La humilde plumilla que firma este artículo es una mujer que vive permanentemente instalada en la duda. La duda, decía Aristóteles, es el principio de la sabiduría. Pero en ese principio me he quedado y no he avanzado. Porque yo la verdad es que no entiendo nada de lo que últimamente leo.
La Junta Directiva Nacional del PP me ha creado, por ejemplo, muchas dudas. Y para intentar subsanarlas he echado mano de algunas lecturas de psicología social. Pero estas lecturas han hecho surgir, como en una espiral rizomatica, más dudas. Dudas que pongo en común con ustedes por si acaso, entre todos, logramos resolverlas.
Casado y Egea o el síndrome de Hubris
Ícaro era un mortal, pero quería volar como los dioses. Ni corto ni perezoso, se hizo unas alas de cera. Pero quería volar demasiado alto, se acercó al sol y la cera se derritió. Ícaro cayó al mar y alli desapareció.
El mito de Ícaro está relacionado con la hubris. Porque «hubris», significa «desmesura», y es lo opuesto a la sobriedad y la moderación. Pero también en griego la palabra puede traducirse como «arrogancia«.
En el 2008, el neurólogo británico David Owen publicó un libro , On sickness and on power, en el que acuña el término ‘Síndrome de hubris’ (SH) para describir a los mandatarios y políticos a los que, como a Ícaro, les puede la arrogancia.
Los Hubris son tendentes a la grandiosidad y la omnipotencia y son incapaces de escuchar. No analizan las críticas para averiguar qué ha podido salir mal o en qué pueden haberse equivocado, sino que las recogen sin analizarlas, y pasan a considerar a los demás unos traidores, porque parten del «estás conmigo o estás contra mí«.
Para Owen, el SH está indisolublemente unido al poder. Lo describe como un trastorno adquirido y reversible: se adquiere con el poder, pero puede remitir al desaparecer este.
En 2009, el propio David Owen y el psiquiatra Jonathan Davidson hacen la propuesta, en el libro Hubris Syndrome, de que el SH se considere como un nuevo trastorno psiquiátrico, un cluster de síntomas que configuren un síndrome fácilmente reconocible.

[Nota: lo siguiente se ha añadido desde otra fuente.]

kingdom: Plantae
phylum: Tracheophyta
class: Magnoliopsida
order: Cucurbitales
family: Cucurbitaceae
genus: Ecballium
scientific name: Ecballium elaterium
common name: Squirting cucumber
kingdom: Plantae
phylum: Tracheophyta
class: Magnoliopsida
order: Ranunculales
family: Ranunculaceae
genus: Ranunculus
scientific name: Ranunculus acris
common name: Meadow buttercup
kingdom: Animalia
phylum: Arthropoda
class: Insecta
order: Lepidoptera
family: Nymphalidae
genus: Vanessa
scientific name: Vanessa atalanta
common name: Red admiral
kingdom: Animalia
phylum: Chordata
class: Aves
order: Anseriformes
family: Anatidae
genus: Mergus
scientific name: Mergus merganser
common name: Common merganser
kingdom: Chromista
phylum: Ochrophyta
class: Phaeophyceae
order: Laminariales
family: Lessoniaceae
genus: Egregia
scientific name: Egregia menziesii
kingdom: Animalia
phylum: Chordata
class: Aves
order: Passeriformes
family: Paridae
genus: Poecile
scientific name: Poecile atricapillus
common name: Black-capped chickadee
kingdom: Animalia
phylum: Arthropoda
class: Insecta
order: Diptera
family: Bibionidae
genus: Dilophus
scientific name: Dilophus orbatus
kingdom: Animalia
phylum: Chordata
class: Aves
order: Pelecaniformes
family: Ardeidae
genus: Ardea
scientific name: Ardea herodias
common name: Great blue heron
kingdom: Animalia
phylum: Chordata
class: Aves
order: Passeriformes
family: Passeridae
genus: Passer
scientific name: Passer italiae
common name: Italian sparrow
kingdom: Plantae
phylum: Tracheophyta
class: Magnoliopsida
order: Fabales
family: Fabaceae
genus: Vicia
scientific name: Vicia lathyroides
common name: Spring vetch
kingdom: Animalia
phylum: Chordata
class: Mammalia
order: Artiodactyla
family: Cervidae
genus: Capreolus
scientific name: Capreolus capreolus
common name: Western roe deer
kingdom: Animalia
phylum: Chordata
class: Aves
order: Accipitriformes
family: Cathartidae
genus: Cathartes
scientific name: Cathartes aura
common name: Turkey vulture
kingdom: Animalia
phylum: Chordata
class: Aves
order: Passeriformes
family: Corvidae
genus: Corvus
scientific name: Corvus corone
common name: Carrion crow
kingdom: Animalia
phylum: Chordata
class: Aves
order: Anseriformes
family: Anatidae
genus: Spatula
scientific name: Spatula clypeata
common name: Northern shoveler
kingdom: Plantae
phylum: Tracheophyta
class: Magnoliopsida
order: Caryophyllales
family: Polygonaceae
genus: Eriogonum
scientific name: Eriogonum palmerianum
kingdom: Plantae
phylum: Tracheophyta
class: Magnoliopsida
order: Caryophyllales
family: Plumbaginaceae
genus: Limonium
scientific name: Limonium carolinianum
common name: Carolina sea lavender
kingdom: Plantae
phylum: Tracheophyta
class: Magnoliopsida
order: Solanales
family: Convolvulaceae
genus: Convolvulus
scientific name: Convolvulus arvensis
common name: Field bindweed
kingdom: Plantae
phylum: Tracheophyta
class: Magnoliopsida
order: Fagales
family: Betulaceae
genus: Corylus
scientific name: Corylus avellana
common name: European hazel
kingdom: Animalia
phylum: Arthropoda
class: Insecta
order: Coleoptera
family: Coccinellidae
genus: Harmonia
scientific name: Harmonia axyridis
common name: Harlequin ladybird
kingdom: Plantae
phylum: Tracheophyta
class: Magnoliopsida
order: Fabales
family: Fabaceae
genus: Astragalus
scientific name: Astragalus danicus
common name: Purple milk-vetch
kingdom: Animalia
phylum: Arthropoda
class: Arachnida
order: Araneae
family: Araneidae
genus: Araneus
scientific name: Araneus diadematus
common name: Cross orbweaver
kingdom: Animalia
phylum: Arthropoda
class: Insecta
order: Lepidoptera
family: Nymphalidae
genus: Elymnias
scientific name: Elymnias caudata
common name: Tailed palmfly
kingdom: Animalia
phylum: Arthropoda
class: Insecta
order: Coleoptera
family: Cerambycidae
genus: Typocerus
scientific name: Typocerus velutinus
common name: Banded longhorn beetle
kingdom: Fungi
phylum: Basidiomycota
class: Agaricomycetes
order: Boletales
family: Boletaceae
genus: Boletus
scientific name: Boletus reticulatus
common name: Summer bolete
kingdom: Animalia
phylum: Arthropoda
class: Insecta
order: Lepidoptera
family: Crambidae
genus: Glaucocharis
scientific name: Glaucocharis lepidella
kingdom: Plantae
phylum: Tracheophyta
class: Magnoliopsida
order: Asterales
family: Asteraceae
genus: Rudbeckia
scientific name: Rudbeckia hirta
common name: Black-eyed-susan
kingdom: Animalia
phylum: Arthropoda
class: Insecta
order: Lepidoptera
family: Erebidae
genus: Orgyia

El político, directivo o mandatario que padece Síndrome de Hubris es exageradamente impulsivo y desoye y descalifica las opiniones ajenas. Se percibe a sí mismo no ya como la máxima autoridad de su organización, sino como la propia organización en sí. Hace y deshace a su antojo sin tener en cuenta los intereses de los demás o, incluso, de la propia organización que dirige.
El Hubris carece de carisma, encanto o poder de persuasión. Y lo sabe. Y, como sabe que no puede convencer, impone. Si un colaborador le recrimina algo, probablemente lo expulse de la organización y hará cualquier cosa por desacreditar a sus rivales , incluyendo la creación de campañas de desprestigio.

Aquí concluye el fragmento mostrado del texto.